A clinic in Richmond that appreciates this does not go directly into tools and procedures. The first thing that strikes you is the pace. Slower. Less clinical, more human. You get time to relax rather than being rushed to the chair as though you are in a hurry to attend something.
It feels like a silent transition where a dentist realizes that you have nerves and does not even pass over them. Sounds easy, but everything is different. You are not making an attempt to be a man anymore. You can simply tell the truth about how you are.
Conversations help. No faking of small talk, but sincere explanations. What’s going to happen. How long it might take. What you may think, and what you most likely won’t. That sharpness eats up much of the zest.
There are clinics that are production lines. In and out, next patient. This one doesn’t. You have room to rest when you have to. It respects it even something as simple as raising a hand to stop for a second. The feeling of control is even stronger than one might think.
Management of pain has long been the case and anxiety is not necessarily rational. You can think that something will hurt when it will not, but your brain does not know that.

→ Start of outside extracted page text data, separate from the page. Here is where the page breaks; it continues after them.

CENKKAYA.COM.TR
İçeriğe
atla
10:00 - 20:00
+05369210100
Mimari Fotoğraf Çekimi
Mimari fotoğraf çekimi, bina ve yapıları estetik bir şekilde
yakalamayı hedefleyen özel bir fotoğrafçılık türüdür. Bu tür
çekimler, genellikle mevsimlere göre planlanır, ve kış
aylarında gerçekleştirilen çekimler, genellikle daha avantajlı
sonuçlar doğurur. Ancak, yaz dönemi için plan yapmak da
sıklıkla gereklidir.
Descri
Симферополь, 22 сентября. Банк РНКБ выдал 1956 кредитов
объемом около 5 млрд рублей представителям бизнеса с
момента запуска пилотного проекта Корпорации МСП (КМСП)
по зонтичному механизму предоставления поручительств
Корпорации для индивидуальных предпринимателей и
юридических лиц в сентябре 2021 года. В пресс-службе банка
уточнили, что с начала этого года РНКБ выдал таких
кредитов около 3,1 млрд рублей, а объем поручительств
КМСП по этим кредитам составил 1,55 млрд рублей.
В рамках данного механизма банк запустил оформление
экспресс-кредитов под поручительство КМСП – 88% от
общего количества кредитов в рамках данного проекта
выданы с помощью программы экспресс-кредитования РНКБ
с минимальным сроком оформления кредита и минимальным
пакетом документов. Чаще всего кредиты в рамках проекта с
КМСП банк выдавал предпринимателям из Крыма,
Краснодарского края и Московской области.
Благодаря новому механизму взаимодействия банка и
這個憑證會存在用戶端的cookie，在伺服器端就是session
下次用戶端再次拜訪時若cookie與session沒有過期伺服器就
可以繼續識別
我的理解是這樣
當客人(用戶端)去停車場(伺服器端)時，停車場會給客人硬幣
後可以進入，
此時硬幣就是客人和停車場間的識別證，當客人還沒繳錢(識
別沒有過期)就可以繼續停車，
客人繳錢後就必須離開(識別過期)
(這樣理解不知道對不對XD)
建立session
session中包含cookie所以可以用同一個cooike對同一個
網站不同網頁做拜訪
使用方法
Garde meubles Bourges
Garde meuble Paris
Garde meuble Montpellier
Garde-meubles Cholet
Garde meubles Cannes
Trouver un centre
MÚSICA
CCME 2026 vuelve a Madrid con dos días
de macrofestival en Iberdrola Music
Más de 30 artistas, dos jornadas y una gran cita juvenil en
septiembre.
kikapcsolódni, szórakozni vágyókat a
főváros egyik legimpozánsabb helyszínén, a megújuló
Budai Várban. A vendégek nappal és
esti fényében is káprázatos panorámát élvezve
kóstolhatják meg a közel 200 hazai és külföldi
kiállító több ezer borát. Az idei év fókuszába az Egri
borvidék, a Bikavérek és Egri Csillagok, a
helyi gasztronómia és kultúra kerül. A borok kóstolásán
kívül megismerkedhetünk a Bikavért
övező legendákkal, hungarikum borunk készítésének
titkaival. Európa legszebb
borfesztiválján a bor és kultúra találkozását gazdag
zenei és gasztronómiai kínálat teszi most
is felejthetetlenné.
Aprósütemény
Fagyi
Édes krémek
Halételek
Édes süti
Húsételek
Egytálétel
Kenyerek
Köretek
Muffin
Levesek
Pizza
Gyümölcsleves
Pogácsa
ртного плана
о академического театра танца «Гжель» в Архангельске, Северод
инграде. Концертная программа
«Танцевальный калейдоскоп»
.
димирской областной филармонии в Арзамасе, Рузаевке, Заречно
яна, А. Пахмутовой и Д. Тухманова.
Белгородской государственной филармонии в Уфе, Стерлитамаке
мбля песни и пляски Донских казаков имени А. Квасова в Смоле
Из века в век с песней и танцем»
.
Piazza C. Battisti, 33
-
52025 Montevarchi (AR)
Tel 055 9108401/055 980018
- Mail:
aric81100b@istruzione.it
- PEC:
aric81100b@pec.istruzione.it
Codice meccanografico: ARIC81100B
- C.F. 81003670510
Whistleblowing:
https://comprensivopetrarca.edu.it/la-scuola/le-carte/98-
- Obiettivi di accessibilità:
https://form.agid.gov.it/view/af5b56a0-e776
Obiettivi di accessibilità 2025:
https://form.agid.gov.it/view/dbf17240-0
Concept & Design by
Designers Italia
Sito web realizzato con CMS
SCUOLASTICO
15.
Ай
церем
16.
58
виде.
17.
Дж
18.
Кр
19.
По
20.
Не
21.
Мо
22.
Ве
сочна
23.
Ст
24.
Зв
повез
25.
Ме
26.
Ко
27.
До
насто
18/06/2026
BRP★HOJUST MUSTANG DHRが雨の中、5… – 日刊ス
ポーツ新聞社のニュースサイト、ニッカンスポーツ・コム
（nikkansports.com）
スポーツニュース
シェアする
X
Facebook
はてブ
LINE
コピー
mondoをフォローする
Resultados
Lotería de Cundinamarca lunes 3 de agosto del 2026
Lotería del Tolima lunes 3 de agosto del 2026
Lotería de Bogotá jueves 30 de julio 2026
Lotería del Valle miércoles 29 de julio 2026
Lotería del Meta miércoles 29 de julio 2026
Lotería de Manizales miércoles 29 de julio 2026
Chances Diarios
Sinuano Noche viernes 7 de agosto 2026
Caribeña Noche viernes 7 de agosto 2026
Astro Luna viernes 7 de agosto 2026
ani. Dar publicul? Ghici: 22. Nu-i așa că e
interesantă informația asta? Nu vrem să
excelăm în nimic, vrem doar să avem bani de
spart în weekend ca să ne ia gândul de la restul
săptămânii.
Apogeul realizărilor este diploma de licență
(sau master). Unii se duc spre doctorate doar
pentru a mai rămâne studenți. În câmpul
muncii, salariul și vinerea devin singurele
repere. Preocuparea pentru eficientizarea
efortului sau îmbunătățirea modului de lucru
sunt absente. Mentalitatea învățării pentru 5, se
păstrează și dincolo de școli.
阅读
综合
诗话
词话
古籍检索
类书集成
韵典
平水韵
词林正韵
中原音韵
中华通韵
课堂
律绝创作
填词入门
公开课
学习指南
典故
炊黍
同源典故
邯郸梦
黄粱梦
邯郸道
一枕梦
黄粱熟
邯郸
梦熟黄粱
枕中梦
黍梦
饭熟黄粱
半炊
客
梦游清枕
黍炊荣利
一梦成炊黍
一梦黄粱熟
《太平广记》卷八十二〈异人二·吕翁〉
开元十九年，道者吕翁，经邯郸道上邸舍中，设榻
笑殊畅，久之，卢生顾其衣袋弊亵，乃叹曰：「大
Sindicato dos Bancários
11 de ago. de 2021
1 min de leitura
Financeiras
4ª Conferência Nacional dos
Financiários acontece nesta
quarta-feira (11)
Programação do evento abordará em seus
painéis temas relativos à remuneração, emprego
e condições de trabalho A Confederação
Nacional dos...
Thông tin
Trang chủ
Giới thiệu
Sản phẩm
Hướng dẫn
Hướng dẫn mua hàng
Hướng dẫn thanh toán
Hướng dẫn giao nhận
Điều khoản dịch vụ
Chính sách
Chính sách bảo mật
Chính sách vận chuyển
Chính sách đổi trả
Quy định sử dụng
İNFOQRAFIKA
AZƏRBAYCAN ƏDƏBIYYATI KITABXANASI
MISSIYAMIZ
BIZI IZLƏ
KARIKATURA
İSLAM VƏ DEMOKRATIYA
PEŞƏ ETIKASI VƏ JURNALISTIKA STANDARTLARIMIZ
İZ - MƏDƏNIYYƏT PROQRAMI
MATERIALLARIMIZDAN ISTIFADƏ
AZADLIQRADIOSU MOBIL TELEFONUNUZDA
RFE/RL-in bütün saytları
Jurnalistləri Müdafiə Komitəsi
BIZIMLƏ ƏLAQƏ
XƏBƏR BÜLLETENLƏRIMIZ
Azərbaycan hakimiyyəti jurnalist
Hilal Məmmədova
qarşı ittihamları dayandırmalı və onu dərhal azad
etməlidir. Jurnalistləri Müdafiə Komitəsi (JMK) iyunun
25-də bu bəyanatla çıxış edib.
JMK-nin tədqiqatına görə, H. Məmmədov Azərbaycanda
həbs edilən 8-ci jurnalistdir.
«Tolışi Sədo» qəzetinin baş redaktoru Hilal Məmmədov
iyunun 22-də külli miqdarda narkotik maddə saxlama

The Richmond dental team understands that. They don’t argue with it. They work around it.
Minor details begin to notice after some time. How the dentist examines in the middle of the treatment. The would-be assistant who realizes that you are clenching the armrest too strongly. These scenes are not dramatic, and they create trust in the background.
And trust is that which generally turns the story. After you have made a few visits, which you can manage–even make rather comfortable–you begin to fear the next one not so much. It is not something that you anticipate, to be honest. However, it is something you are able to cope with.
Without their awareness, many nervous patients do not even notice the shift at all. It sneaks up on them. One visit feels okay. The next feels easier. Then all of a sudden, it does not seem as a big job to book an appointment.
It is at this point that people begin to tell us that they used to hate dentists. Past tense.